In-article:

what if, in 2023, the key to the crisis was in the Middle East?

Lhe strategic short-sightedness of Western leaders, first and foremost Barack Obama, has long enabled Vladimir Putin to consolidate, from Syria, a new balance of power of which Ukraine has fundamentally been the victim. This is how the White House’s pushback after the chemical weapons bombardment of Damascus suburbs in August 2013 convinced the Kremlin that reactions to the annexation of Crimea six months later would indeed be limited. .

It is therefore in Syria that the operational partnership between Russia and Iran has been transformed into a genuine alliance, with the development of combat drones now massively used against Ukraine. This Middle Eastern dimension must imperatively be taken into account in the analysis of the current crisis, under penalty of leaving Moscow to play alone on the two European and Levantine tables.

Get Israel out of the Russian trap

Benyamin Netanyahu, back in power in Israel after serving as prime minister from 2009 to 2021, has consistently chosen to rely on Russia to contain Iran’s influence in Syria. He considered that the Russian forces, directly engaged in Syria in September 2015, were the only ones capable of curbing the activism of the Iranian Revolutionary Guards and their affiliated militias, including Hezbollah. It is in this spirit that Netanyahu cultivated his personal relationship with Putin, interacting regularly with him, until the consecration of his invitation to Red Square on May 9, 2018, for the military parade commemorating the 1945 victory. Israel however, had to note that the Russian contingent in Syria, far from opposing Iranian intrigues, tolerated them, even encouraged them. The Israeli army was even forced to destroy in Syria drones of Israeli design whose license had been ceded to Russia, but which proved to protect movements linked to Iran.

Putin, an experienced arsonist firefighter, has thus fueled an Iranian threat in Syria which allows him to maintain indirect but continuous pressure on Israel. Only the Russian army can indeed authorize the Israeli raids in Syria, themselves essential to contain the Iranian aims on the northern border of Israel. The Russian trap has since closed on Israel, which has justified its refusal to deliver any military equipment to Ukraine by the priority given to its relationship with Moscow.

Volodymyr Zelensky’s repeated appeals have gone unheeded, even as the Ukrainian president insists that his country and Israel are both threatened by Iran. Misunderstanding is gradually tinged with irritation in kyiv, where Israeli missile defense devices would be very valuable. Moreover, Israel did not take part in the recent international conference of solidarity with Ukraine in Paris.

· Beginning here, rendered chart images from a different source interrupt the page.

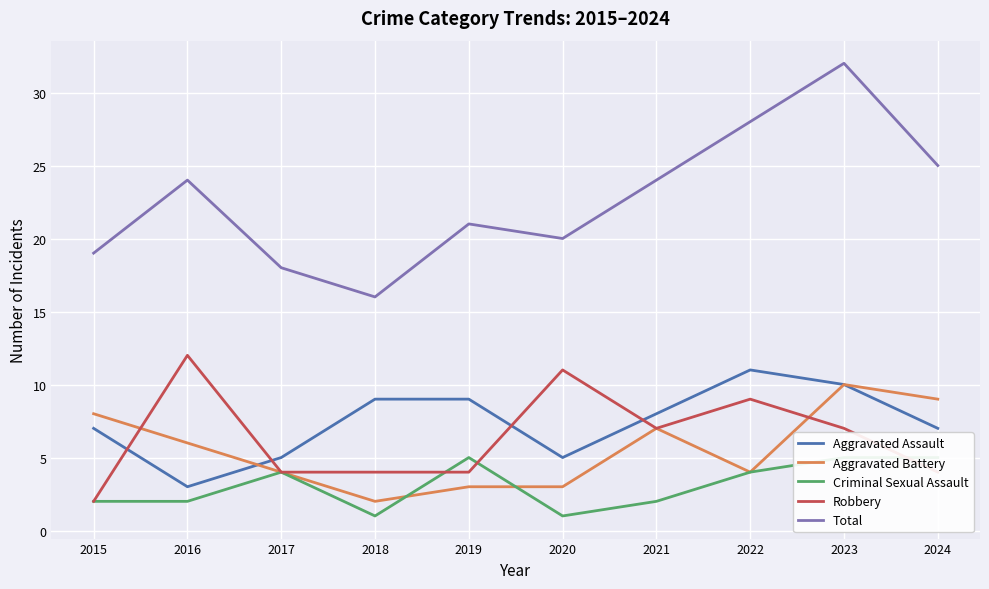

How many Robbery values are between 4 and 9?

7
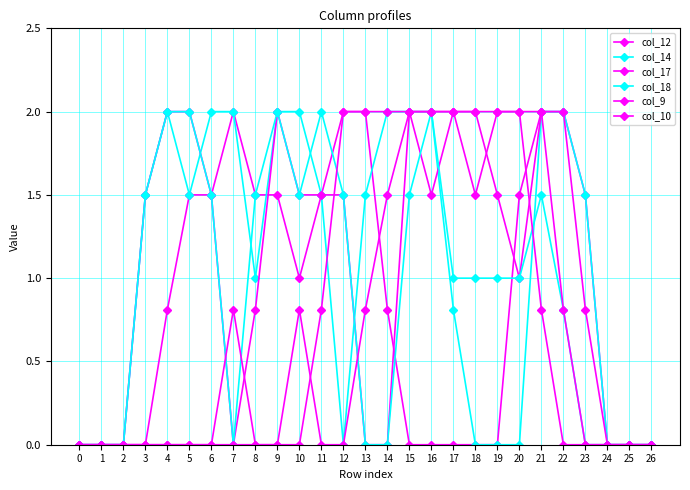

How many distinct data groups are displayed?

6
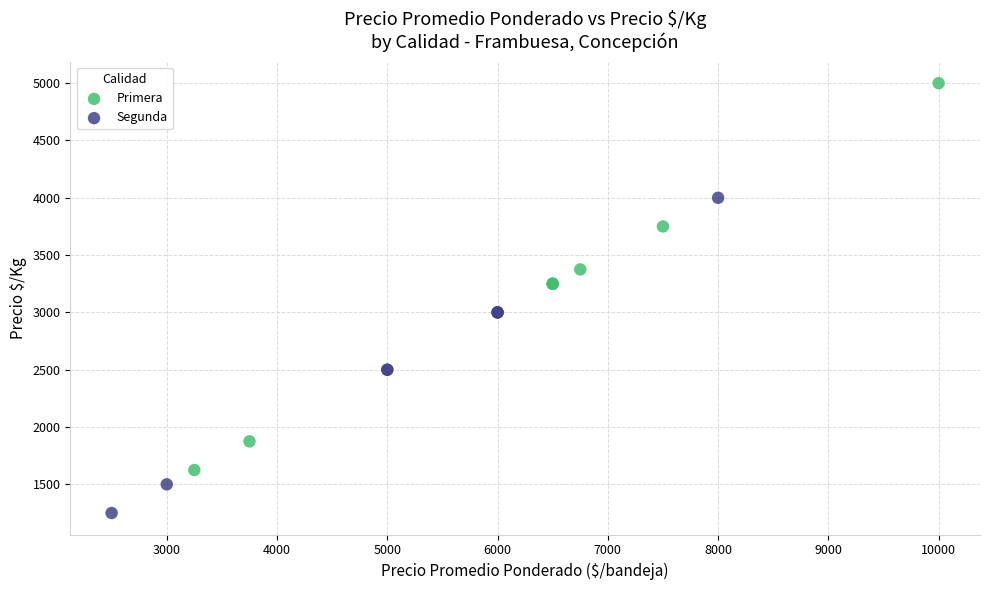

Which series contains the lowest Y value?

Segunda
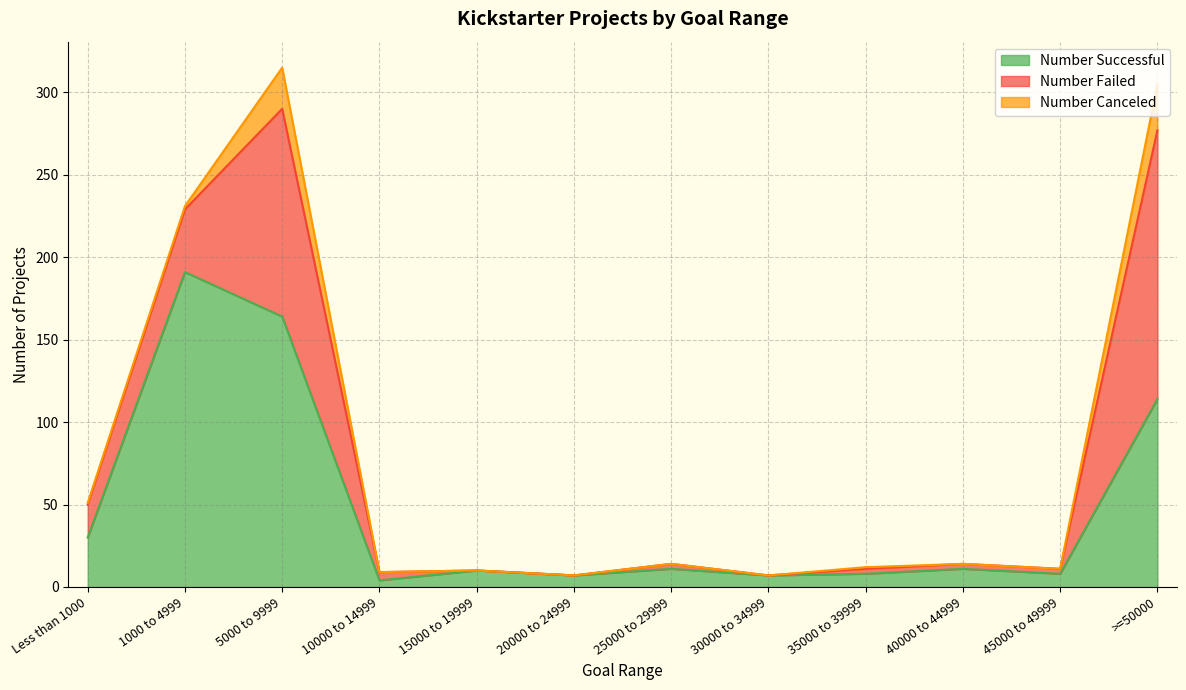

The Number Failed series shows 3 at 25000 to 29999. True or false?

True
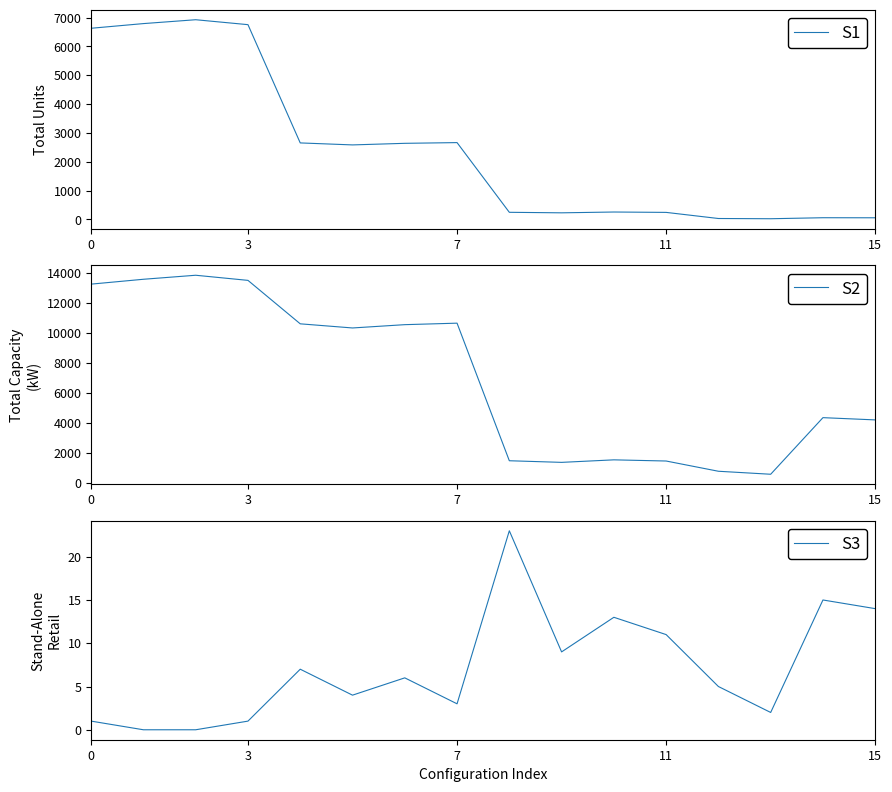

The value of S3 at 15 is 3. True or false?

False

Weakening the alliance between Moscow and Tehran

Contrary to Netanyahu’s bet, the stronger Russia is in Syria, the stronger its alliance with Iran. It is in Syria that the Iranian Shahed drones (“Martyred”) 136, which today sow terror in Ukraine, have been developed and continue, no doubt in part, to be produced. It is also from Syria that Putin can exercise fearsomely effective blackmail against his Turkish counterpart.

It would be enough for Moscow to launch an offensive against the pocket of Idlib which, in northwestern Syria, still escapes the authority of Assad, to cause the exodus of hundreds of thousands, even millions of refugees. to Turkey. President Erdogan, accused by the opposition of such a humanitarian catastrophe, would have the greatest difficulty in winning the general elections next June. Such pressure from Moscow on Ankara explains the limits of Turkish support for Ukraine, despite deliveries of Bayraktar TB2 drones, now produced locally.

It is obvious that if Israel and Turkey, as well as the United Arab Emirates, finally rallied to Western sanctions against Russia, these would hit the oligarchs closest to Putin the hardest. Two companies based in the Emirates have already been sanctioned by the United States for helping to deliver Iranian drones to Russian territory. And the fear is now serious of a delivery of Iranian missiles to Moscow, in order to reconstitute stocks there which have been very weakened by the waves of bombardments on Ukraine. Because it is indeed from the Middle East that the Kremlin continues to withdraw essential resources on the military, financial and political level. It is such resources that must be struck, or at least compromised, to hasten the end of the tragedy in Ukraine. Vast program, comment those who, a year earlier, did not even imagine a Russian invasion of Ukraine. A very beautiful subject of reflection, in any case, on this first day of 2023.